The Right to be Wrong?



December 10th 1998 saw the fiftieth anniversary of one of the truly great historical documents. The United Nations Universal Declaration of Human Rights set forth the basic civil, economic, political, and social rights and freedoms of every person on the planet, based on the premise that all people are equal in dignity and rights.

So influential has the document been that to question the notion of universal equal human rights is tantamount to suggesting that the world may not be round. For example, we have a judicial system in which perpetrators of crimes are accorded the same rights as their victims and extreme political correctness insists on the bizarre practice of positive discrimination, which can lead to the least qualified applicant for a post being accepted. Now, I'm as egalitarian as the next man (sorry, person), but you don't have to be an architect to know when the gargoyles have taken over the cathedral!

We must remember that the concept of equal human rights is a humanistic philosophy, not a biblical principle. The Bible emphasises our duties rather than our rights (Deuteronomy 29:29). Some rights have to be earned, while all duties have to be carried out. But what rights we do have are bestowed by God, not the U.N. In the Scriptures Israel has a right to the land promised to Abraham and his descendants, the innocent have a right to justice, the labourer is worthy of his wages, and those who believe on the name of Jesus have the right to be children of God. But all men have an equal duty to love the true God with all their heart, soul, mind and strength, and to love their neighbour as they love themselves.

Assumptions about equal human rights have had interesting consequences for Christian mission. For example, missionaries to the Jews are accused of not respecting either Jewish people or their religion, and one authority on anti-Semitism has stated that it impossible to say, "Jesus is Lord" without at the same time saying "and Jews be damned". If all men have equal rights to their own religious opinions is it not a violation of their inalienable rights to seek to persuade them that they should believe in Jesus? By over-emphasising human rights and downplaying men's duties we have produced a generation that knows its rights but feels no sense of duty either to God or to their fellow man.

The French Humanist Voltaire is reported to have said that though he disapproved of what a certain person said, he would defend to the death his right to say it, and no doubt some Christians would agree with him. But I personally find it impossible to respect any philosophy, idea or religion that is fundamentally flawed, nor do I believe anyone has the right to be wrong (including myself). All men have a duty to believe and to do what is right and, says James, "If anyone among you wanders from the truth, and someone turns him back ... he ... will save a soul from death and cover a multitude of sins." Likewise, Paul, at the end of what is arguably his most forthright and powerful polemic, urges those who are spiritual to restore those "overtaken in a trespass ... in a spirit of gentleness, considering yourself lest you also be tempted".

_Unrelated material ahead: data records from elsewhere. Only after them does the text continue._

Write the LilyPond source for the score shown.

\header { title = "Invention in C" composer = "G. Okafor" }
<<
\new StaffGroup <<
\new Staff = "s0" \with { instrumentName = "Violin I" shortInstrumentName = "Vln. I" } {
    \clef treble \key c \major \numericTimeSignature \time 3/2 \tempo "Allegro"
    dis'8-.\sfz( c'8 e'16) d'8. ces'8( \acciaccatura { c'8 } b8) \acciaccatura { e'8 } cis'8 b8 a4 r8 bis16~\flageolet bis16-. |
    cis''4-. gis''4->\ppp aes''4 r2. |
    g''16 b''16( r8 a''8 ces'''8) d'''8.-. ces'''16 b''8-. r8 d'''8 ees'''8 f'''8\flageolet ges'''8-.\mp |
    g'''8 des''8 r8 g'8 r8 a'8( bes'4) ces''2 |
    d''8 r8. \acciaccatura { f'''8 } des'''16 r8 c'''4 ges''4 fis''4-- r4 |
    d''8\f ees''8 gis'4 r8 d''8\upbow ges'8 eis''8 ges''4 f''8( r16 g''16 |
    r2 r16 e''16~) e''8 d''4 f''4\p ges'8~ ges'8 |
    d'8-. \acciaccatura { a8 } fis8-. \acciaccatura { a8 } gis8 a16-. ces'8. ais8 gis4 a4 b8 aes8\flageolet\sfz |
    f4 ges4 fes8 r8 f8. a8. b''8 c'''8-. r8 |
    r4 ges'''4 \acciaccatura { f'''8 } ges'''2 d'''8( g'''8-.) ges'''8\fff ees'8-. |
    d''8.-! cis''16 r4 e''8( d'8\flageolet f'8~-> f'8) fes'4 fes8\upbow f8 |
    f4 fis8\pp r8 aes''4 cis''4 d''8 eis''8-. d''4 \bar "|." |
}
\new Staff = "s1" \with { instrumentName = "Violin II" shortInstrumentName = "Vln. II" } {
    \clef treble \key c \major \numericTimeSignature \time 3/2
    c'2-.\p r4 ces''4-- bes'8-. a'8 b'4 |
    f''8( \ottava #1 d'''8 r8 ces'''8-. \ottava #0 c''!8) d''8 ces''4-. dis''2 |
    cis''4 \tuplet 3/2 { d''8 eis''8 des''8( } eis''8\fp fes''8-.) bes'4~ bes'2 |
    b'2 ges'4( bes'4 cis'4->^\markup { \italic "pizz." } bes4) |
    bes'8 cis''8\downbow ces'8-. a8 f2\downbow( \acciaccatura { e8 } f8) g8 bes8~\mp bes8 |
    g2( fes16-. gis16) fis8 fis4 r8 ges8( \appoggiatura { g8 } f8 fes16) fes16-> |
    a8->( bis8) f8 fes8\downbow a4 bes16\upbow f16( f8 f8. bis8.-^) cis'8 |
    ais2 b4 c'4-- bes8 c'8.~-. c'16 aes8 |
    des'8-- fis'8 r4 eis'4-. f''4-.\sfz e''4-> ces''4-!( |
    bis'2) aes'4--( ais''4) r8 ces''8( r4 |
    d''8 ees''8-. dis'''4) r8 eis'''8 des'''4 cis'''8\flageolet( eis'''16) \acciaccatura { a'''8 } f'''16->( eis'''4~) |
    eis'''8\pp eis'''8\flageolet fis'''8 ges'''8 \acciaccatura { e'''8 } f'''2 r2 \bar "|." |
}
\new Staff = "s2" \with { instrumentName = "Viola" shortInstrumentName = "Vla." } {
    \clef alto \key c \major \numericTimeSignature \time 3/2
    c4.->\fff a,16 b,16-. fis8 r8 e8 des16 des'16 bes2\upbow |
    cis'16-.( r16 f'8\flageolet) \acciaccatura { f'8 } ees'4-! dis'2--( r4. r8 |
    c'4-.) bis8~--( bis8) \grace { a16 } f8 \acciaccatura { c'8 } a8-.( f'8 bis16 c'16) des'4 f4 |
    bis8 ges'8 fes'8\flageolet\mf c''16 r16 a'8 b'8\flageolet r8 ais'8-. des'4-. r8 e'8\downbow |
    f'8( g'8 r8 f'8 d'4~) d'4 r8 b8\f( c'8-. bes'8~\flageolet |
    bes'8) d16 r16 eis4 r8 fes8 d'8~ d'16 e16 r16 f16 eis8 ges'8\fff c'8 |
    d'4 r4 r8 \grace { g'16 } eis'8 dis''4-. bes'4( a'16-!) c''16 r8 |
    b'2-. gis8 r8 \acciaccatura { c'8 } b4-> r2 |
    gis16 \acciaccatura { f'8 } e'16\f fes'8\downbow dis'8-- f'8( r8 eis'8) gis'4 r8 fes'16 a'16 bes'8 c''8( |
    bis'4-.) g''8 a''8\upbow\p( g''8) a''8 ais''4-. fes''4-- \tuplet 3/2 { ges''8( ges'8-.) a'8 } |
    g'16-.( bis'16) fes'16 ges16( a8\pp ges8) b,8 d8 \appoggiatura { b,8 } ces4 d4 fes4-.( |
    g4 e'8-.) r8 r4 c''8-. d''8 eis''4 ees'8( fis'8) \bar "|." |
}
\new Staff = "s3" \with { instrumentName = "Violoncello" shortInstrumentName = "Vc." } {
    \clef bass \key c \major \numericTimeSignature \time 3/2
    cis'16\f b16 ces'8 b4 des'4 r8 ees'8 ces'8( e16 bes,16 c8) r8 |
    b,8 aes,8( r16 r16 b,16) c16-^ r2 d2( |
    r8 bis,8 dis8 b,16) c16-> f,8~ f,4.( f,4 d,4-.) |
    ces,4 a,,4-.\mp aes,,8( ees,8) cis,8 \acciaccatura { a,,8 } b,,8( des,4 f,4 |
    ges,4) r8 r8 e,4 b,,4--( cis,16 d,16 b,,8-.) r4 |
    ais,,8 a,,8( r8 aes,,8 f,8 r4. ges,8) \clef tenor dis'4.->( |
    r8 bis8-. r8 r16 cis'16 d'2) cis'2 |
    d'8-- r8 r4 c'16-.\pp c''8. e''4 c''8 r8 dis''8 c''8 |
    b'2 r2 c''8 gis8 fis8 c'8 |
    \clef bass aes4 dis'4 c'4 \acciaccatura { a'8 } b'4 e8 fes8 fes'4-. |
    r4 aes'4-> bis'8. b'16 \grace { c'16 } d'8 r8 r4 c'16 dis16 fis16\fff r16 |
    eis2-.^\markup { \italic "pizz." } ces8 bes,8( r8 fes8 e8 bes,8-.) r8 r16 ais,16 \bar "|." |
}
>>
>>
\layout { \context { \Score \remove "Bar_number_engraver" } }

This is not an appeal for forced conversions! Apart from the ethical and moral considerations, it is impossible to force anyone to believe something against their will. Nor should we despise or disdain those who believe, firmly and sincerely, what is erroneous; respect is not based on whether people hold the right opinions. But we are not called to respect systems of thought; we are to respect the people who hold them because they are created in the the image of God. Being aware of this and knowing that they are under the same obligation as we are to obey the Truth, the greatest respect we can ever pay other human beings is to fulfil our duty of seeking to turn them from error to truth.